14 mars 2024 - 03:00
Mission Unitaînés
Éloge et… critique?
Par: Martin Bourassa
Martin Bourrassa

Martin Bourrassa

Faire l’unanimité en 2024 n’est pas donné à tout le monde ni à tous les projets. On dirait qu’il se trouve toujours quelqu’un quelque part pour critiquer, rouspéter ou nuancer, même à travers un concert d’éloges. On en a eu la preuve avec la présentation du projet Mission Unitaînés à Saint-Hyacinthe.

Pour rappel, sachez que Saint-Hyacinthe fait partie des dix municipalités qui auront la chance, oui la chance, d’accueillir l’un des 10 immeubles en tout point identiques de 100 appartements chacun destiné aux aînés à faible revenu.

Du logement abordable mur à mur garanti avec un loyer mensuel sous la barre des 600 $ pour un studio et 900 $ pour un logement deux chambres, chauffage, électricité et Internet inclus. C’est quelque chose de réaliser qu’un appartement 4 et demie étiqueté « abordable » sera offert autour de 1000 $ par mois dans deux ans, mais on ne crachera pas là- dessus à la Ville de Saint-Hyacinthe. C’est inespéré, sérieux et en prime porté par un esprit de bienveillance.

Il s’agit d’un concept philanthropique élaboré et développé par Luc Maurice, le richissime fondateur du Groupe Maurice, connu pour ses résidences pour personnes âgées. L’une de ses plus récentes réalisations, la résidence Cibèle de 362 appartements sur 14 étages, est en voie d’être complétée sur le boulevard Casavant. Si cette dernière ne rime pas forcément avec logement abordable, il est permis de penser que sans la présence du Cibèle, jamais nous n’aurions été ciblés par la Mission Unitaînés. Nul doute que le canal de communication établi entre la Ville et le promoteur pour le développement du complexe en construction a facilité les pourparlers.

Au point de convaincre la Ville de céder gratuitement le terrain de l’ancien Pavillon Desjardins de la Médiathèque maskoutaine et d’assumer les coûts de raccordement de l’immeuble. La contribution municipale est estimée à 3,5 M$ sur un projet total de 23,5 M$. La construction du complexe Unitaînés, dont la mise en chantier débutera le mois prochain, devrait durer deux ans. Et il aura comme voisin immédiat un autre complexe de 79 unités de logement abordable dont la construction était prévue pour cette année dans l’ancien pavillon principal de la Médiathèque. On apprend entre les branches que ce projet piloté depuis 2021 par Habitations Maska devrait débloquer prochainement. Autre bonne nouvelle.

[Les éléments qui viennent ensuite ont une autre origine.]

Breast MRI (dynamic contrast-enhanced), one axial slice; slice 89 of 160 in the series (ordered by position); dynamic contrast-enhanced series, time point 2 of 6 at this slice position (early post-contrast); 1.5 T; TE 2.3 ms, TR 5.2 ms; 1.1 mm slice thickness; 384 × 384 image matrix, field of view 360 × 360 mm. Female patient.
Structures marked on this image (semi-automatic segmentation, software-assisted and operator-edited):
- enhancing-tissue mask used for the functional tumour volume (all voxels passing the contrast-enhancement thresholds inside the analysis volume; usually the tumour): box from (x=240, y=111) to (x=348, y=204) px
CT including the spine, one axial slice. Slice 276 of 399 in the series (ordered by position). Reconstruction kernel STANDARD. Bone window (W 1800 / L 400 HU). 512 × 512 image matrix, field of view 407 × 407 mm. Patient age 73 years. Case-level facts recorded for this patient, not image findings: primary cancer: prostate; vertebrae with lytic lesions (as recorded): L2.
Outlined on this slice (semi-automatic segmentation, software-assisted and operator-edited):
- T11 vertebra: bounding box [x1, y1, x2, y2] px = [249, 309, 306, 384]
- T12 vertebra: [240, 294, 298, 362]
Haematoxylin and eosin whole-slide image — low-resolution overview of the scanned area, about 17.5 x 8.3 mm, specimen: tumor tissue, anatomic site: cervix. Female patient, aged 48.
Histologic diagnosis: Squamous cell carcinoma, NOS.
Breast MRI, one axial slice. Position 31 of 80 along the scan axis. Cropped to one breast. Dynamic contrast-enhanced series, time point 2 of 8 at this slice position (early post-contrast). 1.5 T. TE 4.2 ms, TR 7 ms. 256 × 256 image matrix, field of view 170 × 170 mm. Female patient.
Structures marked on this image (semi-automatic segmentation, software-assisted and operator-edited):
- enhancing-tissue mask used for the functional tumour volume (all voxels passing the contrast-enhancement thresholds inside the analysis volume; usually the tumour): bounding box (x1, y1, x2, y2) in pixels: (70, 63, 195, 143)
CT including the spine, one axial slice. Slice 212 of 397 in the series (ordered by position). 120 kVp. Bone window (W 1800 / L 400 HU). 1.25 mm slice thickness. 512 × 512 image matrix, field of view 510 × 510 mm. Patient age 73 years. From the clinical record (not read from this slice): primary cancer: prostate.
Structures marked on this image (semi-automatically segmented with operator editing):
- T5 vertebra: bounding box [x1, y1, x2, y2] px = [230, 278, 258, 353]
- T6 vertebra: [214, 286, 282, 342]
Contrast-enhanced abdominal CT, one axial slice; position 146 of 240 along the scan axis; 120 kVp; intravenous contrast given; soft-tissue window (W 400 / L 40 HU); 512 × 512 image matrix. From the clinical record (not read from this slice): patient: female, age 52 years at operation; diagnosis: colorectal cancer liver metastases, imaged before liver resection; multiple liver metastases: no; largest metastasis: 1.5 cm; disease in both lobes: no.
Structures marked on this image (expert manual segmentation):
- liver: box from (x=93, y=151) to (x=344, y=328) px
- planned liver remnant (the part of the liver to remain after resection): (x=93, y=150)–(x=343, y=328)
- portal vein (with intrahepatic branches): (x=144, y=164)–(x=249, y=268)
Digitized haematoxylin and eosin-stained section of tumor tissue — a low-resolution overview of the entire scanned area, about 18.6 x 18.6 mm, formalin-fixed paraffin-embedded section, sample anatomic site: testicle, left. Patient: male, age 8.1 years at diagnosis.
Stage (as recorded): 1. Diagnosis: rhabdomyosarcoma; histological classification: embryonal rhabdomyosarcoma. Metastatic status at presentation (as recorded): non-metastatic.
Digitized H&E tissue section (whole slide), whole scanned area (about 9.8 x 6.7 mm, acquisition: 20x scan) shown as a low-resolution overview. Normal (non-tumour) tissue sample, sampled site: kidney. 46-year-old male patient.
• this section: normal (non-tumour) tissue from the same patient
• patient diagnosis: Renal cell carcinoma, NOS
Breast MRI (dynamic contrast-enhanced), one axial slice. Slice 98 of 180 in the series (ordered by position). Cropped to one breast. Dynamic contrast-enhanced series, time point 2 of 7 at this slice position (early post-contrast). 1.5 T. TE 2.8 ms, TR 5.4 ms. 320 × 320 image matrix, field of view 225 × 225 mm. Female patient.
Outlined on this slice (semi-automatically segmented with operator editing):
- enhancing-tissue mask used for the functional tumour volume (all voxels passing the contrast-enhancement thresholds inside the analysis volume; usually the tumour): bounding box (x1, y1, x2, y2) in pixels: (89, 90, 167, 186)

Mais revenons à nos moutons. En voulant apporter une partie de réponse rapide à un problème de société urgent et qui prend de l’ampleur, Mission Unitaînés sort des sentiers battus. Un peu trop au goût du Front d’action populaire en réaménagement urbain (FRAPRU), un regroupement national pour le droit au logement, dont la priorité d’action est le logement social. L’organisme n’a pas tardé à exprimer des réserves, même que son communiqué nous est arrivé plus rapidement que celui de la Ville de Saint-Hyacinthe se félicitant de ce partenariat.

Dans sa critique émanant du champ gauche, le FRAPRU émet des mises en garde. Selon le regroupement, compter sur de tels partenariats publics-privés pour réaliser et financer des logements sociaux comporte « plusieurs dangers ».

Il craint que cette façon de faire serve de modèle à suivre. « Veut-on réellement se rendre dépendant du bon vouloir des philanthropes pour financer un programme social, surtout si c’est pour loger décemment les aînés les plus pauvres? » demande le regroupement, tout en convenant que la cession de 1000 logements pour du logement social à des offices et des OSBL d’habitation est une bonne nouvelle.

Le FRAPRU estime que ce sont plutôt des programmes gouvernementaux dédiés au logement social et financés adéquatement, dont un programme de logements publics et des objectifs clairs de développement, qui s’imposent pour s’attaquer au problème de la pénurie persistante de logements sociaux.

Mais quand je regarde le budget du Québec et l’état des finances publiques, je me dis que nos gouvernements n’y arriveront pas seuls. Selon la Société canadienne d’hypothèques et de logement, il faudra construire plus d’un million de logements d’ici 2030 pour ramener un semblant d’abordabilité dans le marché locatif au Québec. Toute aide extérieure est donc la bienvenue, surtout si elle vient avec de nobles intentions. Les philanthropes comme Luc Maurice, il faudrait en cloner. Pas les écœurer.